Justify My Love
Wednesday, February 08, 2006
I consider myself an expert at justification. I can justify absolutely anything. This means that I make a horrendous shopping partner because I can find a way to rationalize any purchase. People bring me shopping anyways because I will tell you if your butt looks fat in those pants, whether you ask or not.

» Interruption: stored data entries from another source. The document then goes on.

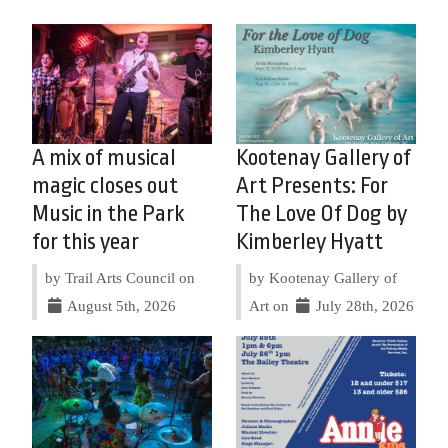
A mix of musical
Kootenay Gallery of
magic closes out
Art Presents: For
Music in the Park
The Love Of Dog by
for this year
Kimberley Hyatt
by Trail Arts Council on
by Kootenay Gallery of
August 5th, 2026
Art on
July 28th, 2026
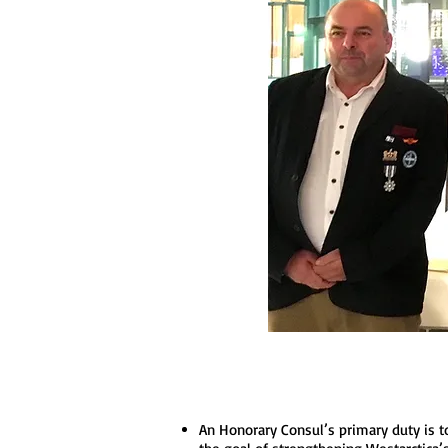
An Honorary Consul’s primary duty is t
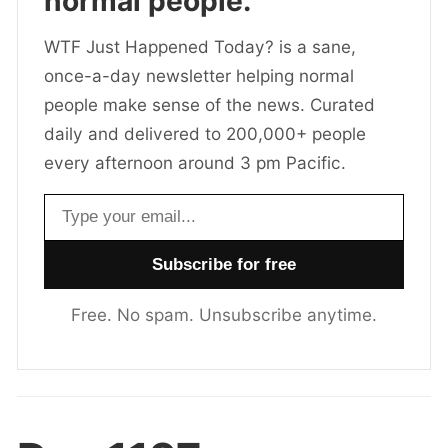
normal people.
WTF Just Happened Today? is a sane,
once-a-day newsletter helping normal
people make sense of the news. Curated
daily and delivered to 200,000+ people
every afternoon around 3 pm Pacific.
Email address
Free. No spam. Unsubscribe anytime.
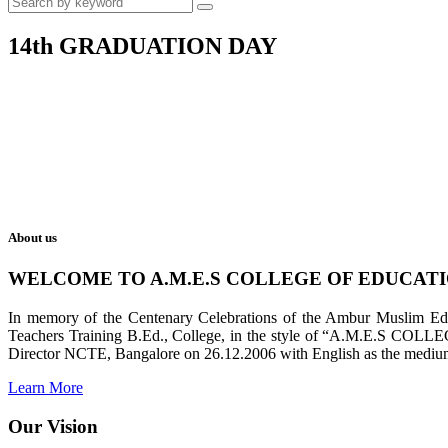
14th GRADUATION DAY
About us
WELCOME TO A.M.E.S COLLEGE OF EDUCAT
In memory of the Centenary Celebrations of the Ambur Muslim Educa
Teachers Training B.Ed., College, in the style of “A.M.E.S COL
Director NCTE, Bangalore on 26.12.2006 with English as the medium 
Learn More
Our Vision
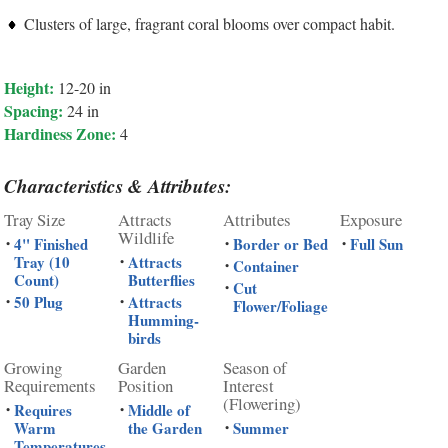
Clusters of large, fragrant coral blooms over compact habit.
Height:
12-20 in
Spacing:
24 in
Hardiness Zone:
4
Characteristics & Attributes:
Tray Size
Attracts
Attributes
Exposure
Wildlife
4" Finished
Border or Bed
Full Sun
•
•
•
Tray (10
Attracts
•
Container
•
Count)
Butterflies
Cut
•
50 Plug
Attracts
•
•
Flower/Foliage
Humming-
birds
Growing
Garden
Season of
Requirements
Position
Interest
(Flowering)
Requires
Middle of
•
•
Warm
the Garden
Summer
•
Temperatures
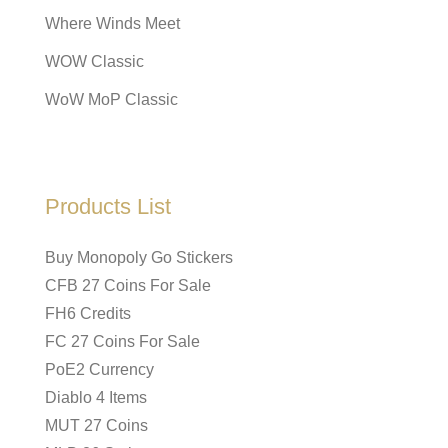
Where Winds Meet
WOW Classic
WoW MoP Classic
Products List
Buy Monopoly Go Stickers
CFB 27 Coins For Sale
FH6 Credits
FC 27 Coins For Sale
PoE2 Currency
Diablo 4 Items
MUT 27 Coins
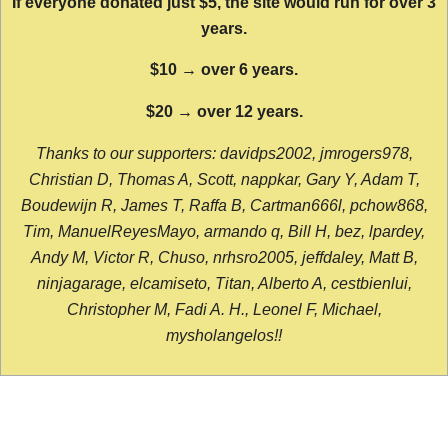
If everyone donated just $5, the site would run for over 3
years.
$10 → over 6 years.
$20 → over 12 years.
Thanks to our supporters: davidps2002, jmrogers978,
Christian D, Thomas A, Scott, nappkar, Gary Y, Adam T,
Boudewijn R, James T, Raffa B, Cartman666l, pchow868,
Tim, ManuelReyesMayo, armando q, Bill H, bez, lpardey,
Andy M, Victor R, Chuso, nrhsro2005, jeffdaley, Matt B,
ninjagarage, elcamiseto, Titan, Alberto A, cestbienlui,
Christopher M, Fadi A. H., Leonel F, Michael,
mysholangelos!!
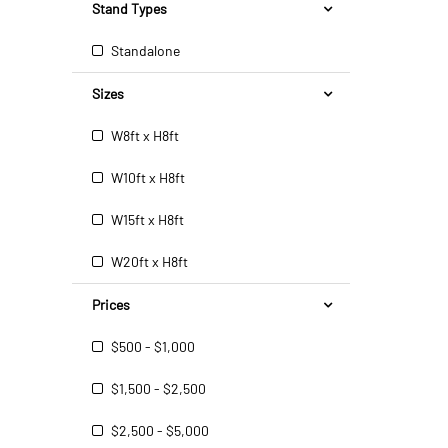
Stand Types
Standalone
Sizes
W8ft x H8ft
W10ft x H8ft
W15ft x H8ft
W20ft x H8ft
Prices
$500 - $1,000
$1,500 - $2,500
$2,500 - $5,000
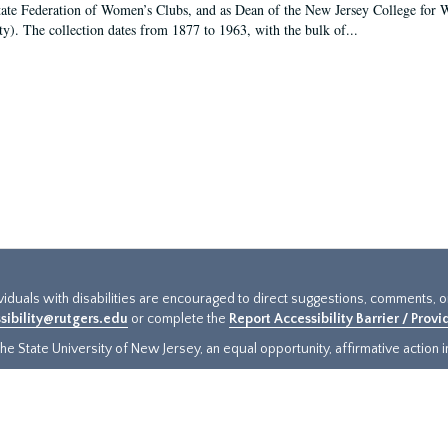
tate Federation of Women’s Clubs, and as Dean of the New Jersey College fo
ty). The collection dates from 1877 to 1963, with the bulk of...
ividuals with disabilities are encouraged to direct suggestions, comments, 
sibility@rutgers.edu
or complete the
Report Accessibility Barrier / Prov
e State University of New Jersey, an equal opportunity, affirmative action ins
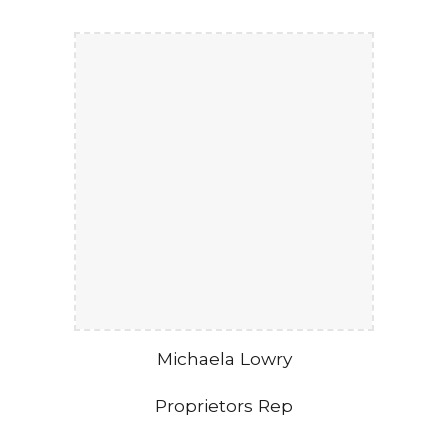
Michaela Lowry
Proprietors Rep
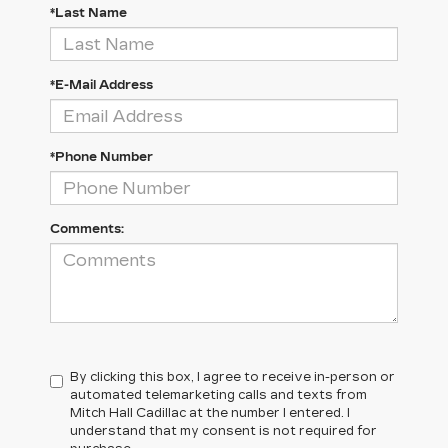
*Last Name
*E-Mail Address
*Phone Number
Comments:
By clicking this box, I agree to receive in-person or
automated telemarketing calls and texts from
Mitch Hall Cadillac at the number I entered. I
understand that my consent is not required for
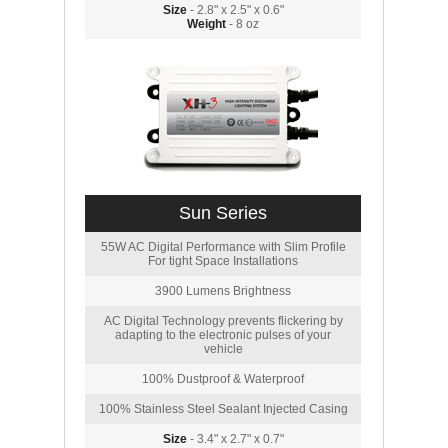
Size
- 2.8" x 2.5" x 0.6"
Weight
- 8 oz
Sun Series
55W AC Digital Performance with Slim Profile
For tight Space Installations
3900 Lumens Brightness
AC Digital Technology prevents flickering by
adapting to the electronic pulses of your
vehicle
100% Dustproof & Waterproof
100% Stainless Steel Sealant Injected Casing
Size
- 3.4" x 2.7" x 0.7"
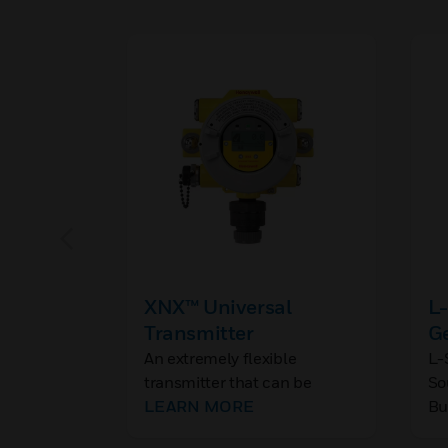
XNX™ Universal
L-
Transmitter
G
S
An extremely flexible
L-
transmitter that can be
So
Wa
configured to accept a
LEARN MORE
Bu
Pl
variety of Honeywell's range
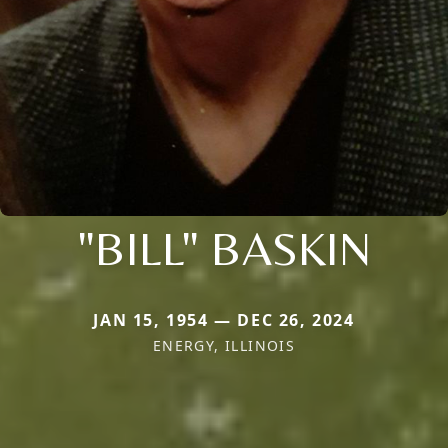
"BILL" BASKIN
JAN 15, 1954 — DEC 26, 2024
ENERGY, ILLINOIS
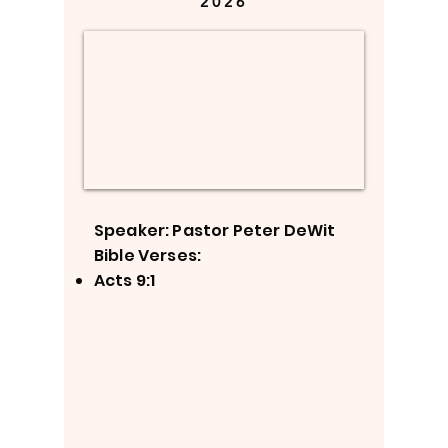
2026
Speaker: Pastor Peter DeWit
Bible Verses:
Acts 9:1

I'm your friend, and I'm doing it for your own good.

That $0.99 bottle of Head & Shoulders at the Walgreens is a trial-sized steal! What's that you say? You don't have dandruff? No problem - that can easily be filed away under your medicine/health budget. Just in case. An ounce of preparation...you never get a second chance to make a first impression...etc. It continues on and on, like a self-hygienic, Faulknerian stream of consciousness.

Living alone only makes it worse. Case in point...

Purchase : Rationalization
Cubs dog leash : Matches the Cubs collar I bought Doc last summer.

Jewel Taco Dip : Has 2+ food groups in it - becomes dinner.

Any item of clothing in black : black is classic, slimming, and matches everything

Overuse of ellipses on blog : it's my damn blog, I can write conversationally if I want to

Yet another plastic bin from Target : Organization now saves time and effort later

It's sick, I know. But it's me...take it or leave it.